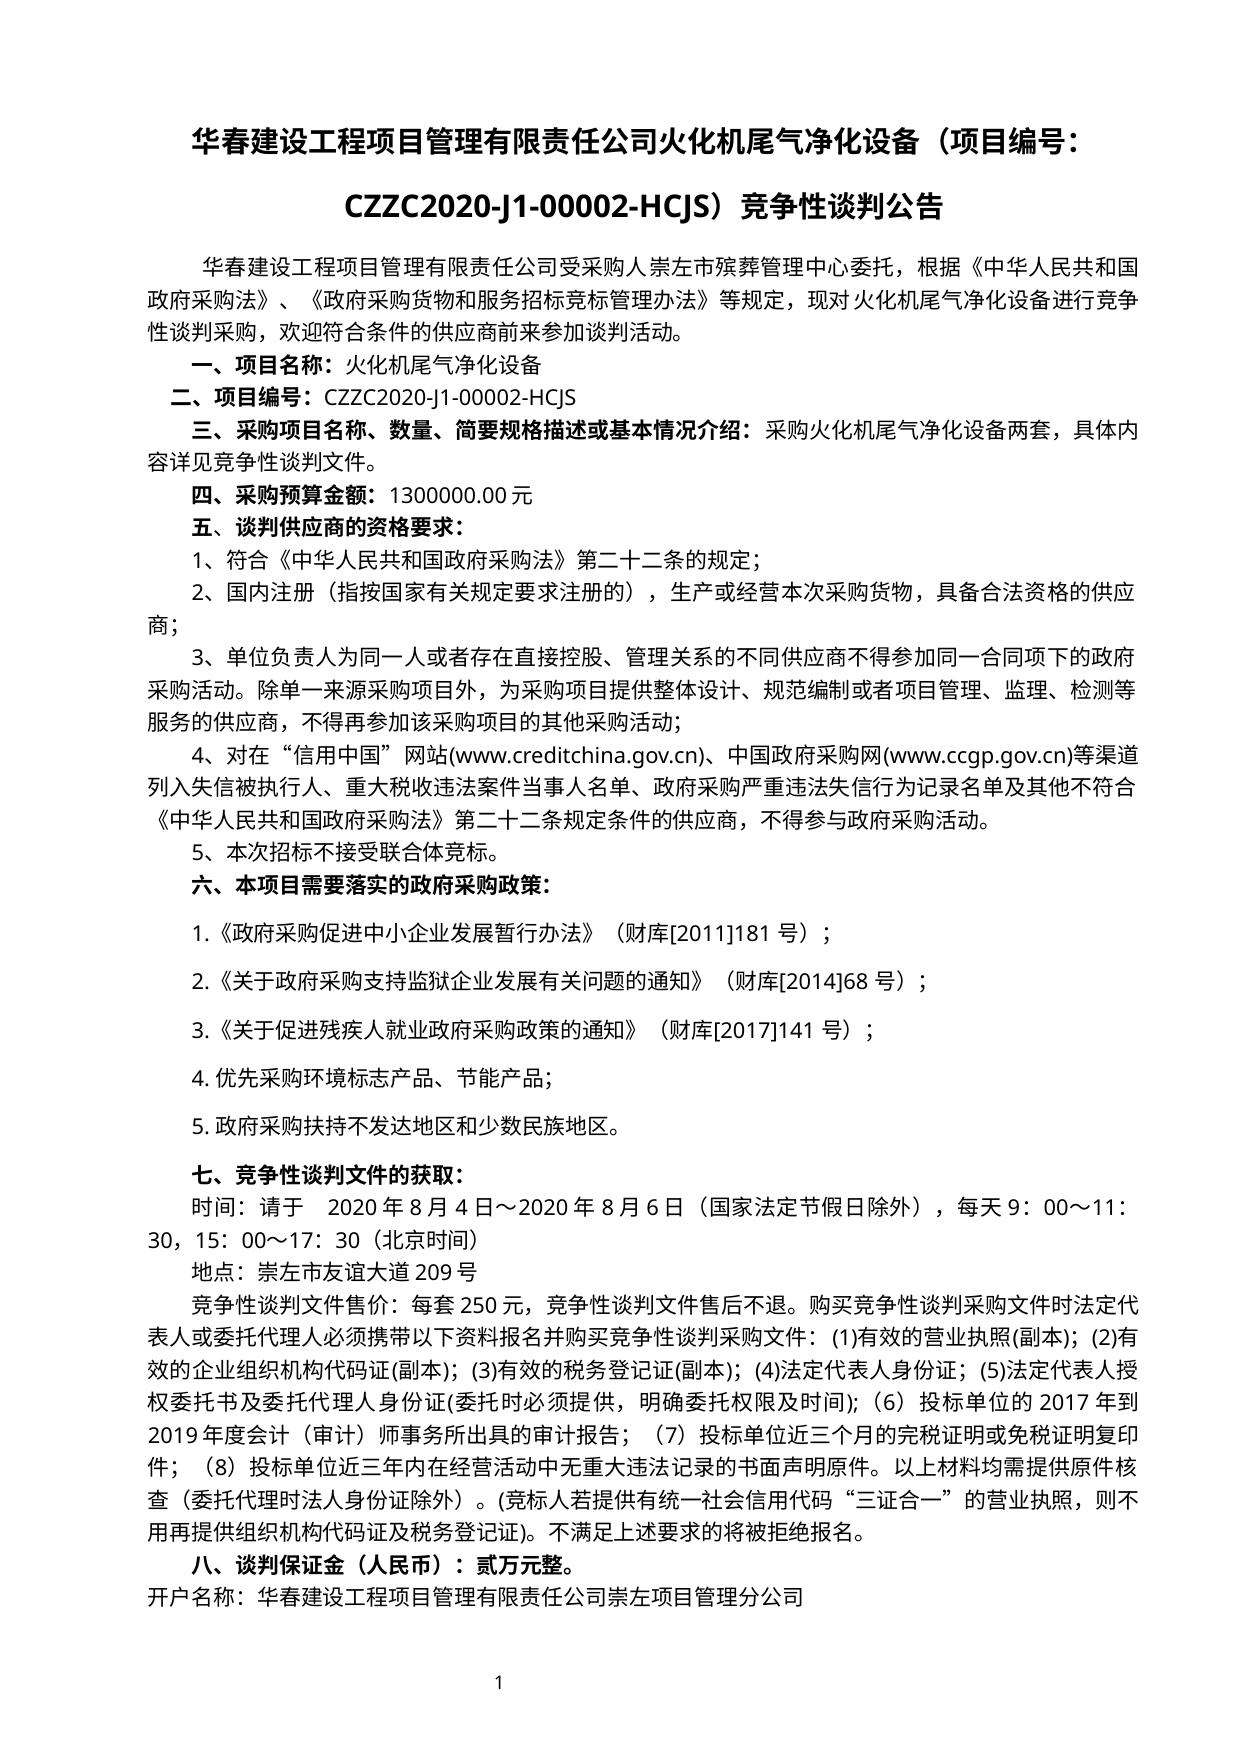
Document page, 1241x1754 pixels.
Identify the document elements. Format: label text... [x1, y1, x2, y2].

text 开户名称：华春建设工程项目管理有限责任公司崇左项目管理分公司 [148, 1580, 1140, 1612]
text 八、谈判保证金（人民币）：贰万元整。 [148, 1547, 1140, 1580]
text 华春建设工程项目管理有限责任公司火化机尾气净化设备（项目编号：CZZC2020-J1-00002-HCJS）竞争性谈判公告 [148, 107, 1140, 237]
text 1、符合《中华人民共和国政府采购法》第二十二条的规定； [148, 542, 1140, 575]
text 五、谈判供应商的资格要求： [148, 510, 1140, 542]
text 1.《政府采购促进中小企业发展暂行办法》（财库[2011]181 号）； [148, 916, 1140, 948]
text 地点：崇左市友谊大道209号 [148, 1255, 1140, 1287]
text 3、单位负责人为同一人或者存在直接控股、管理关系的不同供应商不得参加同一合同项下的政府采购活动。除单一来源采购项目外，为采购项目提供整体设计、规范编制或者项目管理、监理、检测等服务的供应商，不得再参加该采购项目的其他采购活动； [148, 640, 1140, 737]
text 2、国内注册（指按国家有关规定要求注册的），生产或经营本次采购货物，具备合法资格的供应商； [148, 575, 1140, 640]
text 4. 优先采购环境标志产品、节能产品； [148, 1061, 1140, 1093]
text 时间：请于 2020年8月 4日～2020年 8月6日（国家法定节假日除外），每天9：00～11：30，15：00～17：30（北京时间） [148, 1190, 1140, 1255]
text 2.《关于政府采购支持监狱企业发展有关问题的通知》（财库[2014]68 号）； [148, 964, 1140, 996]
list 三、采购项目名称、数量、简要规格描述或基本情况介绍：采购火化机尾气净化设备两套，具体内容详见竞争性谈判文件。 [148, 412, 1140, 477]
text 六、本项目需要落实的政府采购政策： [148, 867, 1140, 900]
text 二、项目编号：CZZC2020-J1-00002-HCJS [148, 380, 1140, 412]
text 3.《关于促进残疾人就业政府采购政策的通知》（财库[2017]141 号）； [148, 1012, 1140, 1045]
text 竞争性谈判文件售价：每套250元，竞争性谈判文件售后不退。购买竞争性谈判采购文件时法定代表人或委托代理人必须携带以下资料报名并购买竞争性谈判采购文件：(1)有效的营业执照(副本)；(2)有效的企业组织机构代码证(副本)；(3)有效的税务登记证(副本)；(4)法定代表人身份证；(5)法定代表人授权委托书及委托代理人身份证(委托时必须提供，明确委托权限及时间);（6）投标单位的2017年到2019年度会计（审计）师事务所出具的审计报告；（7）投标单位近三个月的完税证明或免税证明复印件；（8）投标单位近三年内在经营活动中无重大违法记录的书面声明原件。以上材料均需提供原件核查（委托代理时法人身份证除外）。(竞标人若提供有统一社会信用代码“三证合一”的营业执照，则不用再提供组织机构代码证及税务登记证)。不满足上述要求的将被拒绝报名。 [148, 1287, 1140, 1547]
text 七、竞争性谈判文件的获取： [148, 1157, 1140, 1190]
text 4、对在“信用中国”网站(www.creditchina.gov.cn)、中国政府采购网(www.ccgp.gov.cn)等渠道列入失信被执行人、重大税收违法案件当事人名单、政府采购严重违法失信行为记录名单及其他不符合《中华人民共和国政府采购法》第二十二条规定条件的供应商，不得参与政府采购活动。 [148, 737, 1140, 835]
list 四、采购预算金额：1300000.00元 [148, 477, 1140, 510]
text 5、本次招标不接受联合体竞标。 [148, 835, 1140, 867]
text 华春建设工程项目管理有限责任公司受采购人崇左市殡葬管理中心委托，根据《中华人民共和国政府采购法》、《政府采购货物和服务招标竞标管理办法》等规定，现对火化机尾气净化设备进行竞争性谈判采购，欢迎符合条件的供应商前来参加谈判活动。 [148, 250, 1140, 347]
list 项目名称：火化机尾气净化设备 [148, 347, 1140, 380]
text 5. 政府采购扶持不发达地区和少数民族地区。 [148, 1109, 1140, 1141]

## TASK DETAILS:
Output the material above exactly, without pictures.

## ANSWER:
Document page, 1241x1754 pixels.
Identify the document elements. Format: label text... [x1, y1, x2, y2].

text 开户名称：华春建设工程项目管理有限责任公司崇左项目管理分公司 [148, 1580, 1140, 1612]
text 八、谈判保证金（人民币）：贰万元整。 [148, 1547, 1140, 1580]
text 华春建设工程项目管理有限责任公司火化机尾气净化设备（项目编号：CZZC2020-J1-00002-HCJS）竞争性谈判公告 [148, 107, 1140, 237]
text 1、符合《中华人民共和国政府采购法》第二十二条的规定； [148, 542, 1140, 575]
text 五、谈判供应商的资格要求： [148, 510, 1140, 542]
text 1.《政府采购促进中小企业发展暂行办法》（财库[2011]181 号）； [148, 916, 1140, 948]
text 地点：崇左市友谊大道209号 [148, 1255, 1140, 1287]
text 3、单位负责人为同一人或者存在直接控股、管理关系的不同供应商不得参加同一合同项下的政府采购活动。除单一来源采购项目外，为采购项目提供整体设计、规范编制或者项目管理、监理、检测等服务的供应商，不得再参加该采购项目的其他采购活动； [148, 640, 1140, 737]
text 2、国内注册（指按国家有关规定要求注册的），生产或经营本次采购货物，具备合法资格的供应商； [148, 575, 1140, 640]
text 4. 优先采购环境标志产品、节能产品； [148, 1061, 1140, 1093]
text 时间：请于 2020年8月 4日～2020年 8月6日（国家法定节假日除外），每天9：00～11：30，15：00～17：30（北京时间） [148, 1190, 1140, 1255]
text 2.《关于政府采购支持监狱企业发展有关问题的通知》（财库[2014]68 号）； [148, 964, 1140, 996]
list 三、采购项目名称、数量、简要规格描述或基本情况介绍：采购火化机尾气净化设备两套，具体内容详见竞争性谈判文件。 [148, 412, 1140, 477]
text 六、本项目需要落实的政府采购政策： [148, 867, 1140, 900]
text 二、项目编号：CZZC2020-J1-00002-HCJS [148, 380, 1140, 412]
text 3.《关于促进残疾人就业政府采购政策的通知》（财库[2017]141 号）； [148, 1012, 1140, 1045]
text 竞争性谈判文件售价：每套250元，竞争性谈判文件售后不退。购买竞争性谈判采购文件时法定代表人或委托代理人必须携带以下资料报名并购买竞争性谈判采购文件：(1)有效的营业执照(副本)；(2)有效的企业组织机构代码证(副本)；(3)有效的税务登记证(副本)；(4)法定代表人身份证；(5)法定代表人授权委托书及委托代理人身份证(委托时必须提供，明确委托权限及时间);（6）投标单位的2017年到2019年度会计（审计）师事务所出具的审计报告；（7）投标单位近三个月的完税证明或免税证明复印件；（8）投标单位近三年内在经营活动中无重大违法记录的书面声明原件。以上材料均需提供原件核查（委托代理时法人身份证除外）。(竞标人若提供有统一社会信用代码“三证合一”的营业执照，则不用再提供组织机构代码证及税务登记证)。不满足上述要求的将被拒绝报名。 [148, 1287, 1140, 1547]
text 七、竞争性谈判文件的获取： [148, 1157, 1140, 1190]
text 4、对在“信用中国”网站(www.creditchina.gov.cn)、中国政府采购网(www.ccgp.gov.cn)等渠道列入失信被执行人、重大税收违法案件当事人名单、政府采购严重违法失信行为记录名单及其他不符合《中华人民共和国政府采购法》第二十二条规定条件的供应商，不得参与政府采购活动。 [148, 737, 1140, 835]
list 四、采购预算金额：1300000.00元 [148, 477, 1140, 510]
text 5、本次招标不接受联合体竞标。 [148, 835, 1140, 867]
text 华春建设工程项目管理有限责任公司受采购人崇左市殡葬管理中心委托，根据《中华人民共和国政府采购法》、《政府采购货物和服务招标竞标管理办法》等规定，现对火化机尾气净化设备进行竞争性谈判采购，欢迎符合条件的供应商前来参加谈判活动。 [148, 250, 1140, 347]
list 项目名称：火化机尾气净化设备 [148, 347, 1140, 380]
text 5. 政府采购扶持不发达地区和少数民族地区。 [148, 1109, 1140, 1141]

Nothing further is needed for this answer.